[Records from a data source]
^^^^^^^^

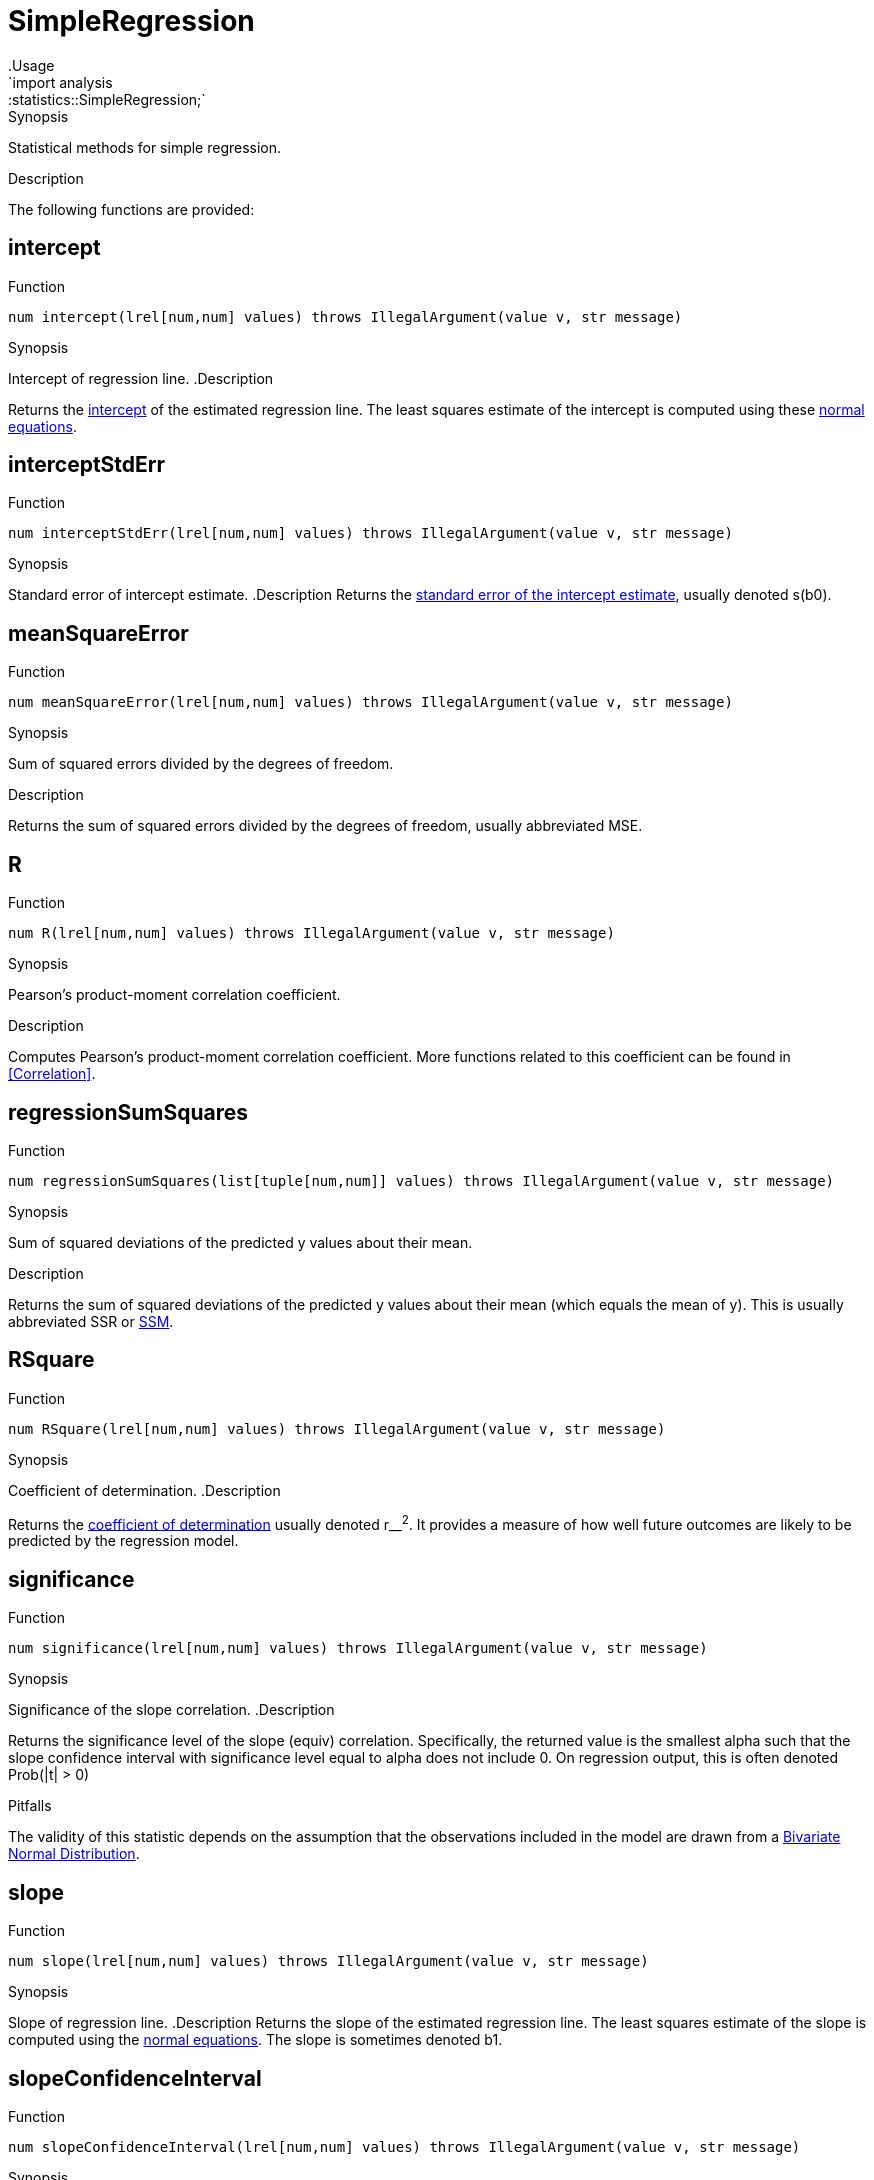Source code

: 
[[statistics-SimpleRegression]]


[[statistics-SimpleRegression]]
# SimpleRegression
:concept: analysis/statistics/SimpleRegression
.Usage
`import analysis::statistics::SimpleRegression;`


.Synopsis
Statistical methods for simple regression.

.Description

The following functions are provided:


[[SimpleRegression-intercept]]
## intercept

.Function 
`num intercept(lrel[num,num] values) throws IllegalArgument(value v, str message)`

.Synopsis
Intercept of regression line.
.Description

Returns the http://en.wikipedia.org/wiki/Root_of_a_function[intercept] of the estimated regression line.
The least squares estimate of the intercept is computed using these http://www.xycoon.com/estimation4.htm[normal equations].

[[SimpleRegression-interceptStdErr]]
## interceptStdErr

.Function 
`num interceptStdErr(lrel[num,num] values) throws IllegalArgument(value v, str message)`

.Synopsis
Standard error of intercept estimate.
.Description
Returns the http://www.xycoon.com/standarderrorb0.htm[standard error of the intercept estimate], usually denoted s(b0).

[[SimpleRegression-meanSquareError]]
## meanSquareError

.Function 
`num meanSquareError(lrel[num,num] values) throws IllegalArgument(value v, str message)`

.Synopsis
Sum of squared errors divided by the degrees of freedom.

.Description

Returns the sum of squared errors divided by the degrees of freedom, usually abbreviated MSE.

[[SimpleRegression-R]]
## R

.Function 
`num R(lrel[num,num] values) throws IllegalArgument(value v, str message)`

.Synopsis
Pearson's product-moment correlation coefficient.

.Description
Computes Pearson's product-moment correlation coefficient.
More functions related to this coefficient can be found in <<Correlation>>.

[[SimpleRegression-regressionSumSquares]]
## regressionSumSquares

.Function 
`num regressionSumSquares(list[tuple[num,num]] values) throws IllegalArgument(value v, str message)`

.Synopsis
Sum of squared deviations of the predicted y values about their mean.

.Description

Returns the sum of squared deviations of the predicted y values about their mean (which equals the mean of y).
This is usually abbreviated SSR or http://www.xycoon.com/SumOfSquares.htm[SSM].

[[SimpleRegression-RSquare]]
## RSquare

.Function 
`num RSquare(lrel[num,num] values) throws IllegalArgument(value v, str message)`

.Synopsis
Coefficient of determination.
.Description

Returns the http://en.wikipedia.org/wiki/Coefficient_of_determination[coefficient of determination] usually denoted r__^2^.
It provides a measure of how well future outcomes are likely to be predicted by the regression model.

[[SimpleRegression-significance]]
## significance

.Function 
`num significance(lrel[num,num] values) throws IllegalArgument(value v, str message)`

.Synopsis
Significance of the slope correlation.
.Description

Returns the significance level of the slope (equiv) correlation.
Specifically, the returned value is the smallest alpha such that the slope confidence interval with significance level equal to alpha does not include 0. On regression output, this is often denoted Prob(|t| > 0)

.Pitfalls
The validity of this statistic depends on the assumption that the observations included in the model are drawn from a 
http://en.wikipedia.org/wiki/Bivariate_normal_distribution[Bivariate Normal Distribution].

[[SimpleRegression-slope]]
## slope

.Function 
`num slope(lrel[num,num] values) throws IllegalArgument(value v, str message)`

.Synopsis
Slope of regression line.
.Description
Returns the slope of the estimated regression line.
The least squares estimate of the slope is computed using the http://www.xycoon.com/estimation4.htm[normal equations].
The slope is sometimes denoted b1.

[[SimpleRegression-slopeConfidenceInterval]]
## slopeConfidenceInterval

.Function 
`num slopeConfidenceInterval(lrel[num,num] values) throws IllegalArgument(value v, str message)`

.Synopsis
The 95% slope confidence interval.

.Description

Returns the half-width of a 95% confidence interval for the slope estimate.
The 95% confidence interval is

(slope - slopeConfidenceInterval, slope + slopeConfidenceInterval)


.Pitfalls
The validity of this statistic depends on the assumption that the observations included in the model are drawn from a 
http://en.wikipedia.org/wiki/Bivariate_normal_distribution[Bivariate Normal Distribution].

[[SimpleRegression-slopeStdErr]]
## slopeStdErr

.Function 
`num slopeStdErr(lrel[num,num] values) throws IllegalArgument(value v, str message)`

.Synopsis
Standard error of slope estimate.
.Description

Returns the http://www.xycoon.com/standarderrorb0.htm[standard error of the slope estimate], usually denoted s(b1).

[[SimpleRegression-sumOfCrossProducts]]
## sumOfCrossProducts

.Function 
`num sumOfCrossProducts(lrel[num,num] values) throws IllegalArgument(value v, str message)`

.Synopsis
Sum of cross products of observations.
.Description

Returns the sum of crossproducts, x__~i~*y__~i~.

[[SimpleRegression-sumSquaredErrors]]
## sumSquaredErrors

.Function 
`num sumSquaredErrors(lrel[num,num] values) throws IllegalArgument(value v, str message)`

.Synopsis
Sum of squared errors.
.Description

Returns the sum of squared errors (SSE) associated with the regression model.
The sum is computed using the computational formula

SSE = SYY - (SXY * SXY / SXX)

where SYY is the sum of the squared deviations of the y values about their mean, SXX is similarly defined and SXY is the sum of the products of x and y mean deviations.

The return value is constrained to be non-negative, i.e., if due to rounding errors the computational formula returns a negative result, 0 is returned.

[[SimpleRegression-totalSumSquares]]
## totalSumSquares

.Function 
`num totalSumSquares(lrel[num,num] values) throws IllegalArgument(value v, str message)`

.Synopsis
Sum of squared deviations.
.Description

Returns the sum of squared deviations of the y values about their mean.
This is defined as http://www.xycoon.com/SumOfSquares.htm[SSTO].

[[SimpleRegression-XSumSquares]]
## XSumSquares

.Function 
`num XSumSquares(lrel[num,num] values) throws IllegalArgument(value v, str message)`

.Synopsis
Sum of squared deviations of x values about their mean.

.Description

Returns the sum of squared deviations of the x values about their mean.

[[SimpleRegression-predict]]
## predict

.Function 
`num predict(lrel[num,num] values, num x) throws IllegalArgument(value v, str message)`

.Synopsis
Predict a value.
.Description

Returns the "predicted" `y` value associated with the supplied `x` value, based on regression model derived from the provided data values:

`predict(x) = intercept + slope * x`

:leveloffset: +1

:leveloffset: -1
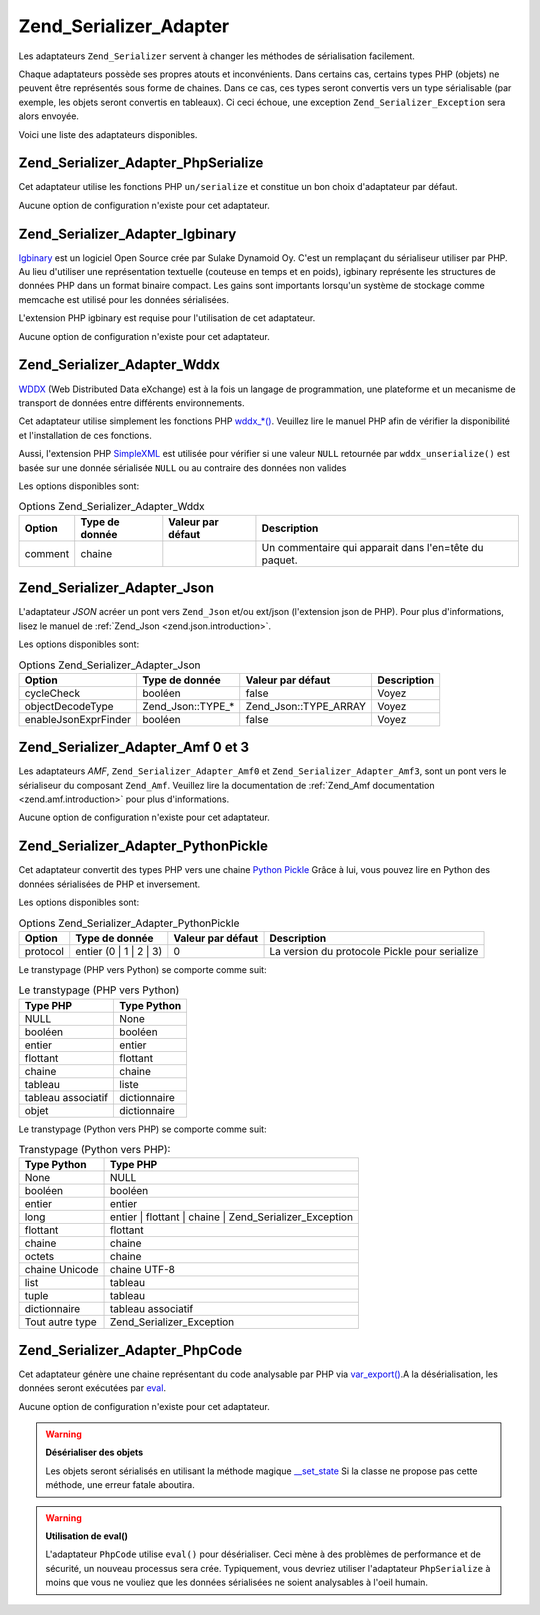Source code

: .. EN-Revision: none
.. _zend.serializer.adapter:

Zend_Serializer_Adapter
=======================

Les adaptateurs ``Zend_Serializer`` servent à changer les méthodes de sérialisation facilement.

Chaque adaptateurs possède ses propres atouts et inconvénients. Dans certains cas, certains types PHP (objets) ne
peuvent être représentés sous forme de chaines. Dans ce cas, ces types seront convertis vers un type
sérialisable (par exemple, les objets seront convertis en tableaux). Ci ceci échoue, une exception
``Zend_Serializer_Exception`` sera alors envoyée.

Voici une liste des adaptateurs disponibles.

.. _zend.serializer.adapter.phpserialize:

Zend_Serializer_Adapter_PhpSerialize
------------------------------------

Cet adaptateur utilise les fonctions PHP ``un/serialize`` et constitue un bon choix d'adaptateur par défaut.

Aucune option de configuration n'existe pour cet adaptateur.

.. _zend.serializer.adapter.igbinary:

Zend_Serializer_Adapter_Igbinary
--------------------------------

`Igbinary`_ est un logiciel Open Source crée par Sulake Dynamoid Oy. C'est un remplaçant du sérialiseur utiliser
par PHP. Au lieu d'utiliser une représentation textuelle (couteuse en temps et en poids), igbinary représente les
structures de données PHP dans un format binaire compact. Les gains sont importants lorsqu'un système de stockage
comme memcache est utilisé pour les données sérialisées.

L'extension PHP igbinary est requise pour l'utilisation de cet adaptateur.

Aucune option de configuration n'existe pour cet adaptateur.

.. _zend.serializer.adapter.wddx:

Zend_Serializer_Adapter_Wddx
----------------------------

`WDDX`_ (Web Distributed Data eXchange) est à la fois un langage de programmation, une plateforme et un mecanisme
de transport de données entre différents environnements.

Cet adaptateur utilise simplement les fonctions PHP `wddx_*()`_. Veuillez lire le manuel PHP afin de vérifier la
disponibilité et l'installation de ces fonctions.

Aussi, l'extension PHP `SimpleXML`_ est utilisée pour vérifier si une valeur ``NULL`` retournée par
``wddx_unserialize()`` est basée sur une donnée sérialisée ``NULL`` ou au contraire des données non valides

Les options disponibles sont:

.. _zend.serializer.adapter.wddx.table.options:

.. table:: Options Zend_Serializer_Adapter_Wddx

   +-------+--------------+-----------------+-----------------------------------------------------+
   |Option |Type de donnée|Valeur par défaut|Description                                          |
   +=======+==============+=================+=====================================================+
   |comment|chaine        |                 |Un commentaire qui apparait dans l'en=tête du paquet.|
   +-------+--------------+-----------------+-----------------------------------------------------+

.. _zend.serializer.adapter.json:

Zend_Serializer_Adapter_Json
----------------------------

L'adaptateur *JSON* acréer un pont vers ``Zend_Json`` et/ou ext/json (l'extension json de PHP). Pour plus
d'informations, lisez le manuel de :ref:`Zend_Json <zend.json.introduction>`.

Les options disponibles sont:

.. _zend.serializer.adapter.json.table.options:

.. table:: Options Zend_Serializer_Adapter_Json

   +--------------------+-----------------+---------------------+-----------+
   |Option              |Type de donnée   |Valeur par défaut    |Description|
   +====================+=================+=====================+===========+
   |cycleCheck          |booléen          |false                |Voyez      |
   +--------------------+-----------------+---------------------+-----------+
   |objectDecodeType    |Zend_Json::TYPE_*|Zend_Json::TYPE_ARRAY|Voyez      |
   +--------------------+-----------------+---------------------+-----------+
   |enableJsonExprFinder|booléen          |false                |Voyez      |
   +--------------------+-----------------+---------------------+-----------+

.. _zend.serializer.adapter.amf03:

Zend_Serializer_Adapter_Amf 0 et 3
----------------------------------

Les adaptateurs *AMF*, ``Zend_Serializer_Adapter_Amf0`` et ``Zend_Serializer_Adapter_Amf3``, sont un pont vers le
sérialiseur du composant ``Zend_Amf``. Veuillez lire la documentation de :ref:`Zend_Amf documentation
<zend.amf.introduction>` pour plus d'informations.

Aucune option de configuration n'existe pour cet adaptateur.

.. _zend.serializer.adapter.pythonpickle:

Zend_Serializer_Adapter_PythonPickle
------------------------------------

Cet adaptateur convertit des types PHP vers une chaine `Python Pickle`_ Grâce à lui, vous pouvez lire en Python
des données sérialisées de PHP et inversement.

Les options disponibles sont:

.. _zend.serializer.adapter.pythonpickle.table.options:

.. table:: Options Zend_Serializer_Adapter_PythonPickle

   +--------+----------------------+-----------------+---------------------------------------------+
   |Option  |Type de donnée        |Valeur par défaut|Description                                  |
   +========+======================+=================+=============================================+
   |protocol|entier (0 | 1 | 2 | 3)|0                |La version du protocole Pickle pour serialize|
   +--------+----------------------+-----------------+---------------------------------------------+

Le transtypage (PHP vers Python) se comporte comme suit:

.. _zend.serializer.adapter.pythonpickle.table.php2python:

.. table:: Le transtypage (PHP vers Python)

   +------------------+------------+
   |Type PHP          |Type Python |
   +==================+============+
   |NULL              |None        |
   +------------------+------------+
   |booléen           |booléen     |
   +------------------+------------+
   |entier            |entier      |
   +------------------+------------+
   |flottant          |flottant    |
   +------------------+------------+
   |chaine            |chaine      |
   +------------------+------------+
   |tableau           |liste       |
   +------------------+------------+
   |tableau associatif|dictionnaire|
   +------------------+------------+
   |objet             |dictionnaire|
   +------------------+------------+

Le transtypage (Python vers PHP) se comporte comme suit:

.. _zend.serializer.adapter.pythonpickle.table.python2php:

.. table:: Transtypage (Python vers PHP):

   +---------------+------------------------------------------------------+
   |Type Python    |Type PHP                                              |
   +===============+======================================================+
   |None           |NULL                                                  |
   +---------------+------------------------------------------------------+
   |booléen        |booléen                                               |
   +---------------+------------------------------------------------------+
   |entier         |entier                                                |
   +---------------+------------------------------------------------------+
   |long           |entier | flottant | chaine | Zend_Serializer_Exception|
   +---------------+------------------------------------------------------+
   |flottant       |flottant                                              |
   +---------------+------------------------------------------------------+
   |chaine         |chaine                                                |
   +---------------+------------------------------------------------------+
   |octets         |chaine                                                |
   +---------------+------------------------------------------------------+
   |chaine Unicode |chaine UTF-8                                          |
   +---------------+------------------------------------------------------+
   |list           |tableau                                               |
   +---------------+------------------------------------------------------+
   |tuple          |tableau                                               |
   +---------------+------------------------------------------------------+
   |dictionnaire   |tableau associatif                                    |
   +---------------+------------------------------------------------------+
   |Tout autre type|Zend_Serializer_Exception                             |
   +---------------+------------------------------------------------------+

.. _zend.serializer.adapter.phpcode:

Zend_Serializer_Adapter_PhpCode
-------------------------------

Cet adaptateur génère une chaine représentant du code analysable par PHP via `var_export()`_.A la
désérialisation, les données seront exécutées par `eval`_.

Aucune option de configuration n'existe pour cet adaptateur.

.. warning::

   **Désérialiser des objets**

   Les objets seront sérialisés en utilisant la méthode magique `\__set_state`_ Si la classe ne propose pas
   cette méthode, une erreur fatale aboutira.

.. warning::

   **Utilisation de eval()**

   L'adaptateur ``PhpCode`` utilise ``eval()`` pour désérialiser. Ceci mène à des problèmes de performance et
   de sécurité, un nouveau processus sera crée. Typiquement, vous devriez utiliser l'adaptateur ``PhpSerialize``
   à moins que vous ne vouliez que les données sérialisées ne soient analysables à l'oeil humain.



.. _`Igbinary`: http://opensource.dynamoid.com
.. _`WDDX`: http://wikipedia.org/wiki/WDDX
.. _`wddx_*()`: http://php.net/manual/book.wddx.php
.. _`SimpleXML`: http://php.net/manual/book.simplexml.php
.. _`Python Pickle`: http://docs.python.org/library/pickle.html
.. _`var_export()`: http://php.net/manual/function.var-export.php
.. _`eval`: http://php.net/manual/function.eval.php
.. _`\__set_state`: http://php.net/manual/language.oop5.magic.php#language.oop5.magic.set-state
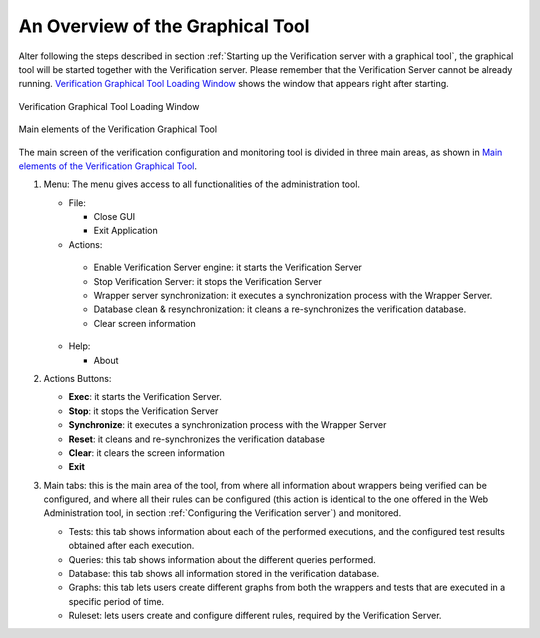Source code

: =================================
An Overview of the Graphical Tool
=================================

Alter following the steps described in section :ref:`Starting up the
Verification server with a graphical tool`, the graphical tool will be
started together with the Verification server. Please remember that the
Verification Server cannot be already running. `Verification Graphical
Tool Loading Window`_ shows the window that appears right after
starting.

.. figure:: DenodoITPilot.UserGuide-43.png
   :align: center
   :alt: Verification Graphical Tool Loading Window
   :name: Verification Graphical Tool Loading Window

   Verification Graphical Tool Loading Window



.. figure:: DenodoITPilot.UserGuide-47.png
   :align: center
   :alt: Main elements of the Verification Graphical Tool
   :name: Main elements of the Verification Graphical Tool

   Main elements of the Verification Graphical Tool

The main screen of the verification configuration and monitoring tool is
divided in three main areas, as shown in `Main elements of the
Verification Graphical Tool`_.


1. Menu: The menu gives access to all functionalities of the administration tool.

   -  File:

      -  Close GUI
      
      -  Exit Application

   -  Actions:

     -  Enable Verification Server engine: it starts the Verification Server
     -  Stop Verification Server: it stops the Verification Server
     -  Wrapper server synchronization: it executes a synchronization process
        with the Wrapper Server.
     -  Database clean & resynchronization: it cleans a re-synchronizes the
        verification database.
     -  Clear screen information
    
   -  Help:

      -  About


2. Actions Buttons:

   -  **Exec**: it starts the Verification Server.
   -  **Stop**: it stops the Verification Server
   -  **Synchronize**: it executes a synchronization process with the
      Wrapper Server
   -  **Reset**: it cleans and re-synchronizes the verification database
   -  **Clear**: it clears the screen information
   -  **Exit**

3. Main tabs: this is the main area of the tool, from where all information
   about wrappers being verified can be configured, and where all their
   rules can be configured (this action is identical to the one offered in
   the Web Administration tool, in section :ref:`Configuring the Verification
   server`) and monitored.

   -  Tests: this tab shows information about each of the performed
      executions, and the configured test results obtained after each
      execution.
   -  Queries: this tab shows information about the different queries
      performed.
   -  Database: this tab shows all information stored in the verification
      database.
   -  Graphs: this tab lets users create different graphs from both the
      wrappers and tests that are executed in a specific period of time.
   -  Ruleset: lets users create and configure different rules, required by
      the Verification Server.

^^^^^^^^

#### [What is required]
Gather from the records above every line containing the string "SumOfSquares".

#### [Response below]
This is usually abbreviated SSR or http://www.xycoon.com/SumOfSquares.htm[SSM].
This is defined as http://www.xycoon.com/SumOfSquares.htm[SSTO].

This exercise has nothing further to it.